E0248: Wage-Price Spiral Guardrail Framework
Name variants
- English
- E0248: Wage-Price Spiral Guardrail Framework
- Katakana
- スパイラルガードレールフレームワーク
- Kanji
- 賃金物価
Quality / Updated / COI
- Quality
- Reviewed
- Updated
- Source
- Citations & Trust
- COI
- none
TL;DR
Wage-Price Spiral Guardrail Framework is a decision framework for monitoring wage-price spiral risk. It connects unit labor cost, price growth, and productivity to bargaining coverage, profit margins, and expectations, forces a clear call on wage support vs inflation risk, and leaves a reusable decision log for future reviews.
Applicability
Best applied when monitoring wage-price spiral risk requires cross functional agreement and the interpretation of unit labor cost, price growth, and productivity diverges. It prevents rework by capturing the bargaining coverage, profit margins, and expectations assumptions, the wage support vs inflation risk, and the decision trigger in one place, so later reviews can validate or revise the choice without starting over.
Steps
- Define scope and horizon, then lock metric definitions for unit labor cost, price growth, and productivity so comparisons are consistent.
- Collect bargaining coverage, profit margins, and expectations and normalize units, timing, and ownership; document data quality gaps.
- Run scenarios to see where wage support vs inflation risk flips; record thresholds and triggers.
- Select a preferred option, note constraints and approvals, and capture decision criteria.
- Set monitoring cadence and review triggers tied to changes in unit labor cost, price growth, and productivity and bargaining coverage, profit margins, and expectations.
Template
Template: Objective; Scope and horizon; Success metrics (unit labor cost, price growth, and productivity); Key inputs and assumptions (bargaining coverage, profit margins, and expectations); Options A/B/C; Scenario ranges; Tradeoff summary (wage support vs inflation risk); Risks and mitigations; Decision criteria; Recommendation; Owner and timeline; Review triggers; Evidence log and data refresh plan.
Pitfalls
- Misconception: treating unit labor cost, price growth, and productivity as sufficient without validating bargaining coverage, profit margins, and expectations creates false confidence.

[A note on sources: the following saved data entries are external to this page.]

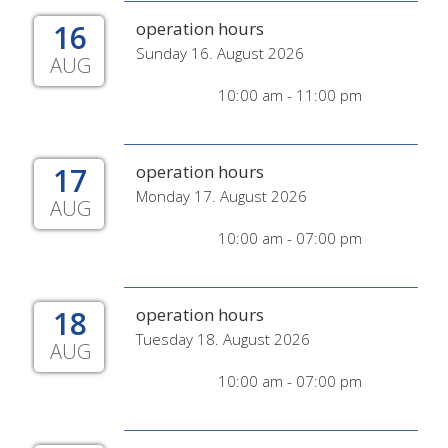
16
operation hours
Sunday 16. August 2026
AUG
10:00 am - 11:00 pm
17
operation hours
Monday 17. August 2026
AUG
10:00 am - 07:00 pm
18
operation hours
Tuesday 18. August 2026
AUG
10:00 am - 07:00 pm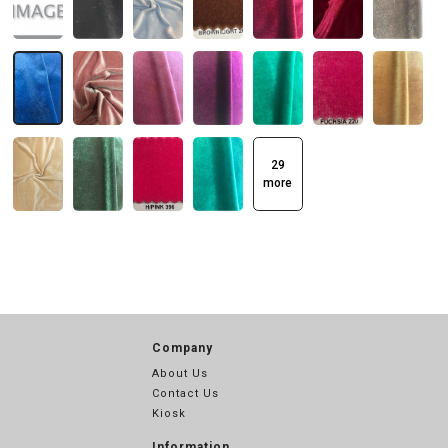
29
more
Company
About Us
Contact Us
Kiosk
Information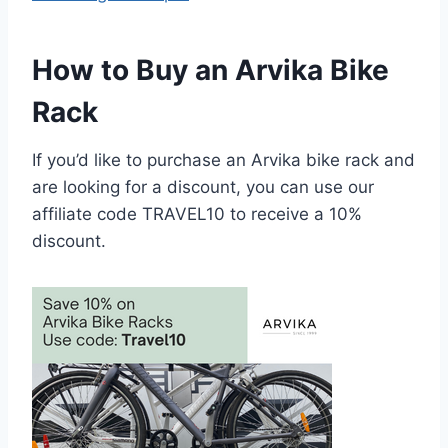
How to Buy an Arvika Bike
Rack
If you’d like to purchase an Arvika bike rack and
are looking for a discount, you can use our
affiliate code TRAVEL10 to receive a 10%
discount.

- Overweighting one side of wage support vs inflation risk leads to decisions that unravel when conditions shift.
- Stale or unowned data sources will fail governance checks and force rework during audits.
Case
Case: In a labor policy council, leaders debated monitoring wage-price spiral risk but had conflicting views of unit labor cost, price growth, and productivity. They used the framework to align bargaining coverage, profit margins, and expectations, quantified where wage support vs inflation risk flipped, and documented the trigger. The resulting decision log clarified accountability, reduced escalation time, and prevented repeated debates in the next planning cycle.